I think it's worth considering whether Vanguard Australian Share ETF (ASX: VAS) is a good long-term investment.
For starters, you can't go wrong by choosing Vanguard as the provider of your exchange-traded fund (ETF). Vanguard seeks to provide ETFs for as low a cost as possible, it's run for the benefit of members.
The Vanguard Australian Share ETF gives an investor exposure to the ASX 300. Getting diversification to 300 different companies is pretty good! The annual costs are only 0.15% per annum, which is very cheap. Lower costs means more net returns for us.
The largest five exposures you get with this ETF are Commonwealth Bank of Australia (ASX: CBA), BHP Group Ltd (ASX: BHP), Westpac Banking Corp (ASX: WBC), CSL Limited (ASX: CSL) and Australia and New Zealand Banking Group (ASX: ANZ).
Being invested in this ETF is better diversification than having shares of a single business, but around half of the ETF is invested in the industries of financials and materials. This shows Australia's reliance on the property market and raw materials.

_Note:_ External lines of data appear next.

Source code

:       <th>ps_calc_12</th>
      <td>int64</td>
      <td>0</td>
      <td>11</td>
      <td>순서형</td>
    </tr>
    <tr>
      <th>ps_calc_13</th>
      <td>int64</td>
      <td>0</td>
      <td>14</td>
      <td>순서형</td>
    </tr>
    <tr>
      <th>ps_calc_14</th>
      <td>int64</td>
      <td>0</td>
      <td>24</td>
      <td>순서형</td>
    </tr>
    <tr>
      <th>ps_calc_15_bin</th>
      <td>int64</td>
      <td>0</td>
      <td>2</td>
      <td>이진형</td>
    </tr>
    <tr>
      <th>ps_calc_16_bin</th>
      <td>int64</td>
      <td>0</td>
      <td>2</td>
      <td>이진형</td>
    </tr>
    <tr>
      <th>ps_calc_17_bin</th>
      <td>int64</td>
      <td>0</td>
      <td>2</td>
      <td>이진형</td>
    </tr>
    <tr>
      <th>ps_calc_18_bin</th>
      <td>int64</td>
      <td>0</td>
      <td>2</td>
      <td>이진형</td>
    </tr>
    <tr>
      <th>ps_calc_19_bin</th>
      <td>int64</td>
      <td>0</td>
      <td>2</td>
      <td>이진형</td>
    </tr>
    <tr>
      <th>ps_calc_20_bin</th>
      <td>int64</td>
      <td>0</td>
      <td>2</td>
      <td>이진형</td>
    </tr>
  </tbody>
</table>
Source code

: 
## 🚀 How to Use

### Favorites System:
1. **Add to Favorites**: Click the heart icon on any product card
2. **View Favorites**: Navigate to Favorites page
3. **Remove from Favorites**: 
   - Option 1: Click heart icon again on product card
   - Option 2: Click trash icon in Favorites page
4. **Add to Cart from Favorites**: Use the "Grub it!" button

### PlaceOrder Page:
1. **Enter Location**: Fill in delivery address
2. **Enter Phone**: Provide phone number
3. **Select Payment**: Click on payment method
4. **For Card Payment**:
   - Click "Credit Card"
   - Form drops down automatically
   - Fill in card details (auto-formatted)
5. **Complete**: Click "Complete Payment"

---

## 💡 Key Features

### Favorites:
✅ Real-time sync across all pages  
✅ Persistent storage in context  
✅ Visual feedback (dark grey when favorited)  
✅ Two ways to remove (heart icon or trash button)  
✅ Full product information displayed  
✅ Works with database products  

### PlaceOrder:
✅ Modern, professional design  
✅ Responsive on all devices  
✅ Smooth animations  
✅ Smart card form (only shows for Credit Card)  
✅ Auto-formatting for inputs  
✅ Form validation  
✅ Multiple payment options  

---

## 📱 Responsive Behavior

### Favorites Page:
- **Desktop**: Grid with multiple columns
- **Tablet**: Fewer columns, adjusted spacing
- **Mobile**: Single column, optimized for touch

Since inception in May 2009, the ETF has delivered average annual returns of 9.28% per annum, which doesn't include the benefit of franking credits.
According to Vanguard, the ETF is trading with a price/earnings ratio of 16.3x and a dividend yield of 4.3% (which doesn't include franking credits). This isn't cheap for the fairly limited growth being achieved.
Foolish takeaway
If you were just going to mix this ETF with global ETFs like Vanguard MSCI Index International Shares ETF (ASX: VGS) or iShares S&P 500 ETF (ASX: IVV) then the Vanguard Australian Share ETF could be a good long-term choice.
However, I think that the Australian index as a whole is lower quality because of the weighting to the big banks and miners. The only benefit is the bonus franking credits. I would rather invest in overseas ETFs than the Australian one.